Being sort of slow-witted at times, I didn't see the beauty of MarieP's idea until Miss Marple drew my attention back to it. Like duh!


----------



## Jerusalem Blade (Oct 6, 2012)

a mere housewife said:


> Myth is for me one of the most constructive vehicles for understanding the incredible hope held out to us in the literal truth of Scripture.
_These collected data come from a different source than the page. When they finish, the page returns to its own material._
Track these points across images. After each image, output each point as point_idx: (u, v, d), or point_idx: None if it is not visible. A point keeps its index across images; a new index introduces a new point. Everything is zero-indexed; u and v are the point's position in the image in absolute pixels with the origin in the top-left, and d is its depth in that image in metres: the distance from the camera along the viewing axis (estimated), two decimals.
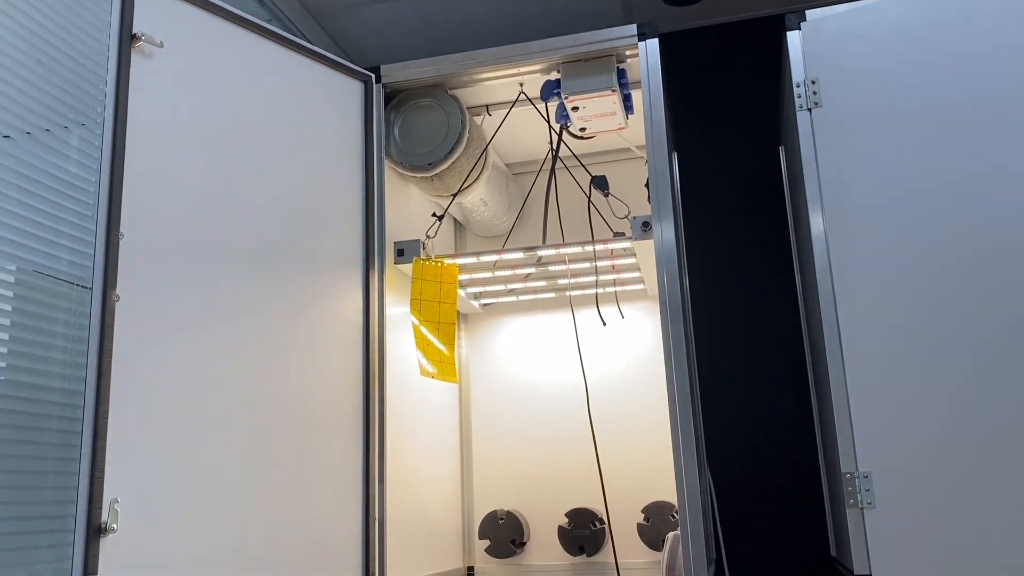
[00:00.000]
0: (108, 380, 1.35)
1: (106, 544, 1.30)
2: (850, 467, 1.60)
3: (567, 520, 2.28)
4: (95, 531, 1.29)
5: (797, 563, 2.22)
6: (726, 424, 2.36)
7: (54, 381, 1.58)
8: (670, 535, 1.77)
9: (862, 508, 1.58)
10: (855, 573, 1.56)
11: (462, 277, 2.16)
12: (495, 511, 2.33)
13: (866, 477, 1.59)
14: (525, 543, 2.32)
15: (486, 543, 2.32)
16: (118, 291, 1.40)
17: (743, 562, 2.25)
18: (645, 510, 2.22)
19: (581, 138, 2.06)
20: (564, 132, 2.06)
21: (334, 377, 1.76)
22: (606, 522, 2.24)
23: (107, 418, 1.34)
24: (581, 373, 2.37)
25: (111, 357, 1.36)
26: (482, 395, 2.46)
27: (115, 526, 1.31)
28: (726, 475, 2.32)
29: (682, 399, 1.68)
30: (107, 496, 1.32)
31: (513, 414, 2.42)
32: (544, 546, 2.32)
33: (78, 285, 1.60)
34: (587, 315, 2.41)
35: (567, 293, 2.39)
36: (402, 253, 1.96)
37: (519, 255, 1.97)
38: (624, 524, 2.26)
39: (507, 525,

Heidi, I also hold that myth is a rich vein to mine, to bring forth nuggets in which Biblical truth may be illustrated. I use Tolkien, and the Arthurian legend, and others legends to show how the truth of God's Story has been caught in mirage-images (legends and myths) and may be put to good use by the Christian poet and writer. To wit:


*THE MIRAGE OF ARTHUR*

I do not say _legend_ as that is less
real 
than a reflection of the real,
distorted or hazy as that may be
floating as it is in air
or consciousness
over the reflected

what, then, is the real
under the mirage of Arthur?

Take a king
of unique and mysterious birth
rising out of mean obscurity
to seize a sword of such unearthly power
— which none other can grasp and wield —
by it uniting disparate and warring peoples
into a unified kingdom
and by his prowess, 
majesty of personhood
and true love of them
win such love from his people
they would as soon die as live 
for love of him

the sword given by a woman
in whom rested the living waters
from a High Throne off-world, 
from whence also was forged the blade
which had no beginning
gleaming always with the brilliance
of the child’s father

A king who died a mysterious death
and the word was
would return
and bring the kingdom again
in true and greater glory.

They live — even in this day —
who live by this
real-under-the-mirage joy,
Story-beneath-all-stories joy,
who dance and sing
in the king’s unending kingdom
while yet in Time,
for the glory of legends and such mirages
has overflowed into Time
and cannot any longer be contained
but must wash across the earth
till the whole is filled with it

even though the precious dispensing vessels
be first broken, blood like seed soaking the earth,
saints and martyrs all, for love, 
for Arthur’s true image, and return.​


----------



## a mere housewife (Oct 6, 2012)

That is beautiful Mr. Rafalsky, thank you. Yes, though we walk through the valley of the shadow of this death as martyrs or merely as housewives, we shall fear no evil, for our eternal King is with us.


----------